Overview
This prompt aims to guide developers in creating a pseudocode framework for a trading bot using an accumulator strategy. Programmers and coders will benefit by gaining a structured approach to implementing trading algorithms with volatility checks.
Prompt Overview
Purpose: This pseudocode outlines a trading bot for an accumulator strategy that ensures informed trading decisions.
Audience: It is designed for programmers and developers interested in algorithmic trading and market analysis.
Distinctive Feature: The bot incorporates market volatility checks to enhance trading strategy effectiveness and risk management.
Outcome: The implementation aims to execute trades only under favorable market conditions, minimizing potential losses.
Quick Specs
- Media: Text
- Use case: Generation
- Industry: Consulting (Management, Strategy), Cryptocurrency & Blockchain, Development Tools & DevOps
- Techniques: Structured Output
- Models: Claude 3.5 Sonnet, Gemini 2.0 Flash, GPT-4o, Llama 3.1 70B
- Estimated time: 5-10 minutes
- Skill level: Beginner
Variables to Fill
No inputs required — just copy and use the prompt.
Example Variables Block
No example values needed for this prompt.
The Prompt
Create a detailed pseudocode implementation for a trading bot designed for an accumulator strategy that incorporates market volatility checks before executing trades.
The bot should operate as follows:
1. Monitor market data continuously
– Track the last tick and the second last tick of asset prices.
2. Calculate the price difference
– Compute the difference between the last tick and the second last tick.
– Verify if this difference falls within a defined barrier range.
– Check if this condition occurs in two consecutive ticks and record it as a valid signal.
3. Assess market volatility
– Use a suitable statistical measure (e.g., variance, standard deviation) over a recent window of price ticks.
– Define a threshold to classify volatility as ‘low.’
4. Execute the trade
– If both conditions are met:
– The price movement condition is satisfied twice consecutively.
– Volatility is classified as low.
5. Implement risk management logic
– Halt trading if the market becomes volatile or if performance metrics deteriorate.
6. Repeat the above steps continuously
– Maintain ongoing trading based on these criteria.
**Output Format**
Provide the trading bot logic in structured pseudocode with comments explaining each main step and condition.

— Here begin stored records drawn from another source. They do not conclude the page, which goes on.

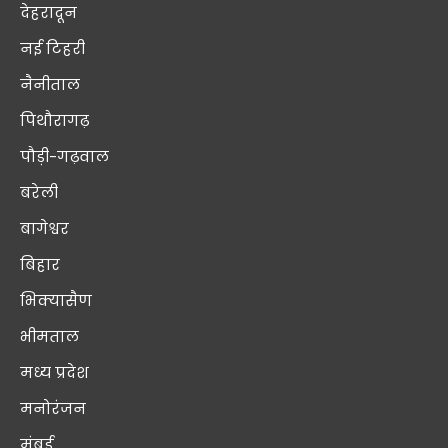
देहरादून
नई टिहरी
नैनीताल
पिथौरागढ़
पौड़ी-गढ़वाल
बरेली
बागेश्वर
बिहार
भिक्यासैण
भीमताल
मध्य प्रदेश
मनोरंजन
मुंबई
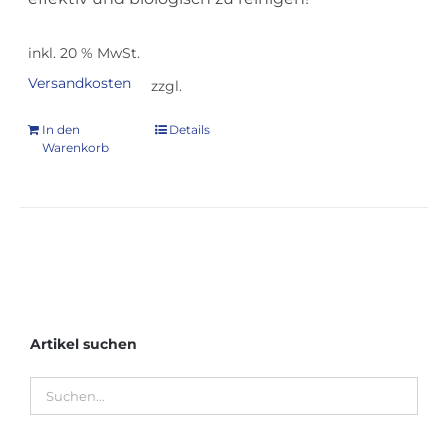
inkl. 20 % MwSt.
Versandkosten
zzgl.
In den
Details
Warenkorb
Artikel suchen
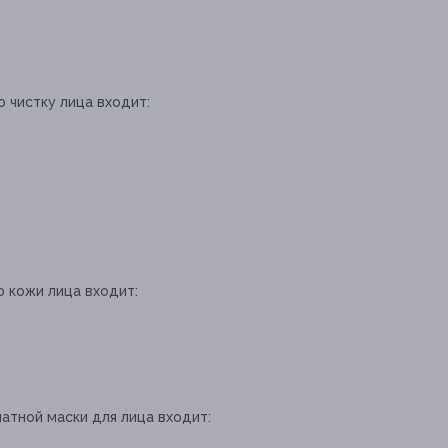
 чистку лица входит:
 кожи лица входит:
натной маски для лица входит:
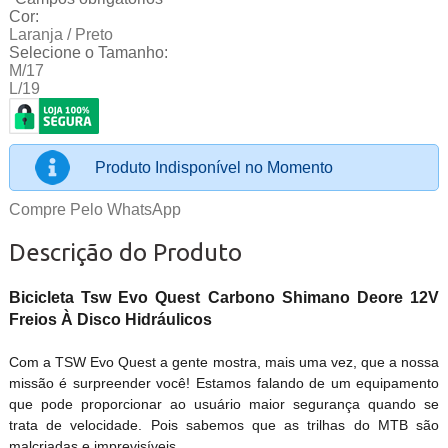
Cor:
Laranja / Preto
Selecione o Tamanho:
M/17
L/19
Produto Indisponível no Momento
Compre Pelo WhatsApp
Descrição do Produto
Bicicleta Tsw Evo Quest Carbono Shimano Deore 12V
Freios À Disco Hidráulicos
Com a TSW Evo Quest a gente mostra, mais uma vez, que a nossa
missão é surpreender você! Estamos falando de um equipamento
que pode proporcionar ao usuário maior segurança quando se
trata de velocidade. Pois sabemos que as trilhas do MTB são
malcriadas e imprevisíveis.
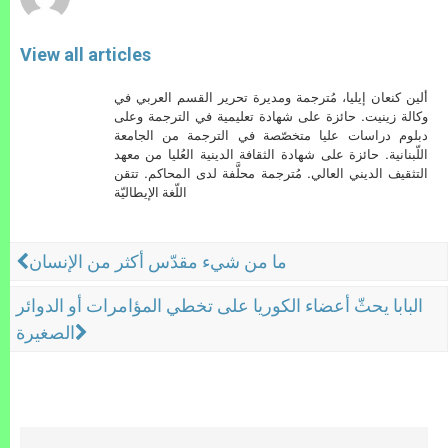
View all articles
ألين كنعان إيليا، مُترجمة ومديرة تحرير القسم العربي في
وكالة زينيت. حائزة على شهادة تعليمية في الترجمة وعلى
دبلوم دراسات عليا متخصّصة في الترجمة من الجامعة
اللّبنانية. حائزة على شهادة الثقافة الدينية العُليا من معهد
التثقيف الديني العالي. مُترجمة محلَّفة لدى المحاكم. تتقن
اللّغة الإيطاليّة
ما من شيء مقدّس أكثر من الإنسان
البابا يحثّ أعضاء الكوريا على تخطي المؤامرات أو الدوائر
الصغيرة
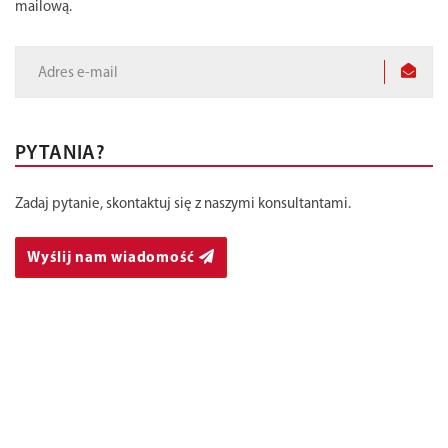
mailową.
PYTANIA?
Zadaj pytanie, skontaktuj się z naszymi konsultantami.
Wyślij nam wiadomość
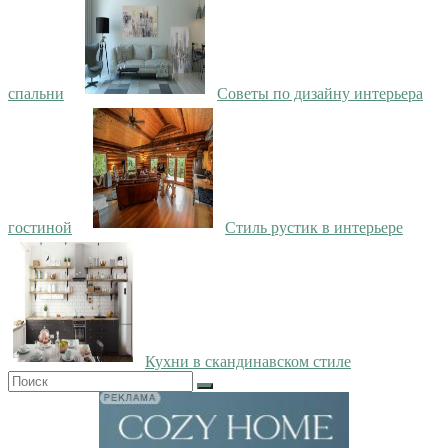
спальни
Советы по дизайну интерьера
гостиной
Стиль рустик в интерьере
Кухни в скандинавском стиле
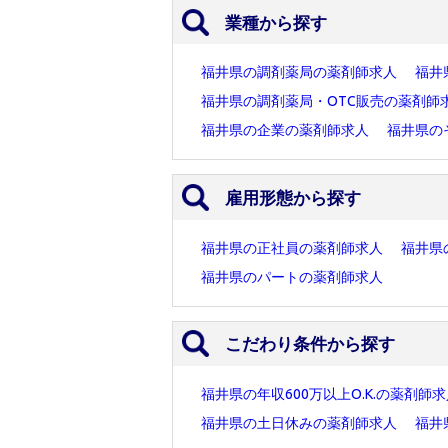
業種から探す
福井県の調剤薬局の薬剤師求人
福井
福井県の調剤薬局・OTC販売の薬剤師
福井県の企業の薬剤師求人
福井県の
雇用形態から探す
福井県の正社員の薬剤師求人
福井県
福井県のパートの薬剤師求人
こだわり条件から探す
福井県の年収600万以上O.K.の薬剤師
福井県の土日休みの薬剤師求人
福井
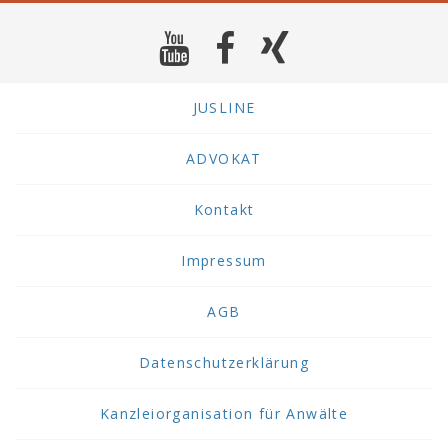
JUSLINE
ADVOKAT
Kontakt
Impressum
AGB
Datenschutzerklärung
Kanzleiorganisation für Anwälte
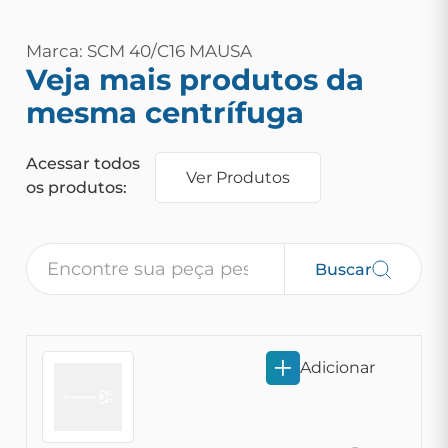
Marca: SCM 40/C16 MAUSA
Veja mais produtos da
mesma centrífuga
Acessar todos
Ver Produtos
os produtos:
Buscar
Adicionar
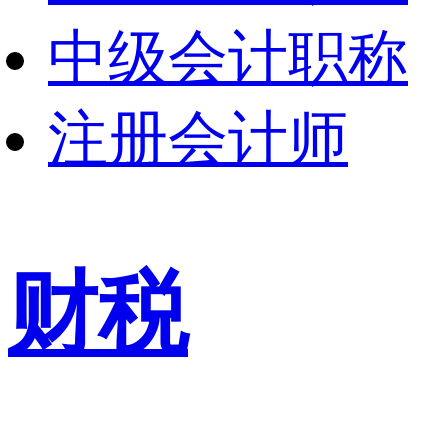
中级会计职称
注册会计师
财税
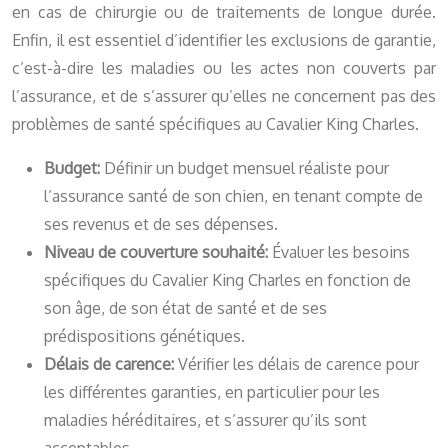
en cas de chirurgie ou de traitements de longue durée.
Enfin, il est essentiel d’identifier les exclusions de garantie,
c’est-à-dire les maladies ou les actes non couverts par
l’assurance, et de s’assurer qu’elles ne concernent pas des
problèmes de santé spécifiques au Cavalier King Charles.
Budget:
Définir un budget mensuel réaliste pour
l’assurance santé de son chien, en tenant compte de
ses revenus et de ses dépenses.
Niveau de couverture souhaité:
Évaluer les besoins
spécifiques du Cavalier King Charles en fonction de
son âge, de son état de santé et de ses
prédispositions génétiques.
Délais de carence:
Vérifier les délais de carence pour
les différentes garanties, en particulier pour les
maladies héréditaires, et s’assurer qu’ils sont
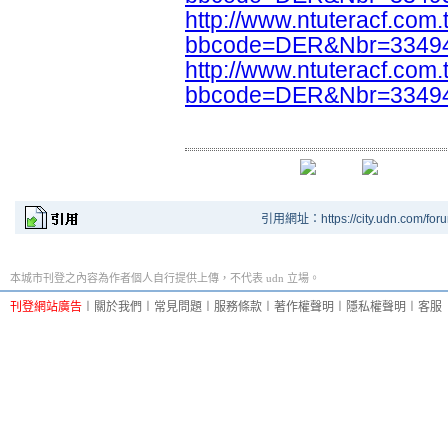
http://www.ntuteracf.com.
bbcode=DER&Nbr=3349
http://www.ntuteracf.com.
bbcode=DER&Nbr=3349
引用網址：https://city.udn.com/for
本城市刊登之內容為作者個人自行提供上傳，不代表 udn 立場。
刊登網站廣告
︱
關於我們
︱
常見問題
︱
服務條款
︱
著作權聲明
︱
隱私權聲明
︱
客服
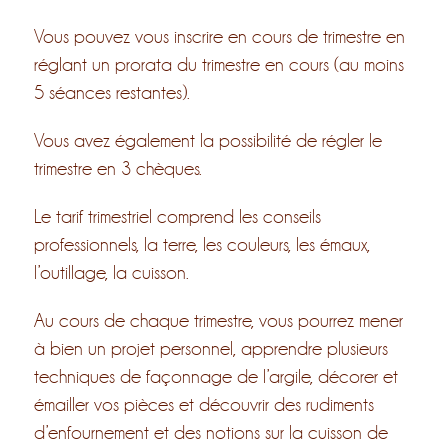
Vous pouvez vous inscrire en cours de trimestre en
réglant un prorata du trimestre en cours (au moins
5 séances restantes).
Vous avez également la possibilité de régler le
trimestre en 3 chèques.
Le tarif trimestriel comprend les conseils
professionnels, la terre, les couleurs, les émaux,
l’outillage, la cuisson.
Au cours de chaque trimestre, vous pourrez mener
à bien un projet personnel, apprendre plusieurs
techniques de façonnage de l’argile, décorer et
émailler vos pièces et découvrir des rudiments
d’enfournement et des notions sur la cuisson de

Use clear variable names and control flow constructs (loops, conditionals).
Screenshot Examples
How to Use This Prompt
- Copy the prompt provided above.
- Paste the prompt into your coding environment.
- Adjust any specific parameters as needed for your trading strategy.
- Run the pseudocode to simulate the trading bot’s logic.
- Test the bot with historical market data for accuracy.
- Refine the code based on performance and results.
Tips for Best Results
- Continuous Monitoring: Set up a loop to continuously track the last and second last asset prices.
- Price Difference Calculation: Compute the difference between the last tick and the second last tick, check if it falls within the defined barrier range, and ensure this occurs in two consecutive ticks.
- Volatility Assessment: Calculate the statistical measure (variance or standard deviation) over a recent window of price ticks and classify volatility as ‘low’ if it is below the defined threshold.
- Trade Execution & Risk Management: If both conditions (price movement and low volatility) are met, execute the trade; otherwise, halt trading if market volatility increases or performance metrics decline.
FAQ
- What is the purpose of a trading bot?
A trading bot automates trading decisions based on predefined strategies and market conditions. - How does the bot monitor market data?
The bot continuously tracks the last and second last asset price ticks for analysis. - What is assessed to determine market volatility?
Market volatility is assessed using statistical measures like variance or standard deviation. - What happens when volatility is classified as low?
If volatility is low and price conditions are met, the bot executes trades.
Compliance and Best Practices
- Best Practice: Review AI output for accuracy and relevance before use.
- Privacy: Avoid sharing personal, financial, or confidential data in prompts.
- Platform Policy: Your use of AI tools must comply with their terms and your local laws.
Revision History
- Version 1.0 (February 2026): Initial release.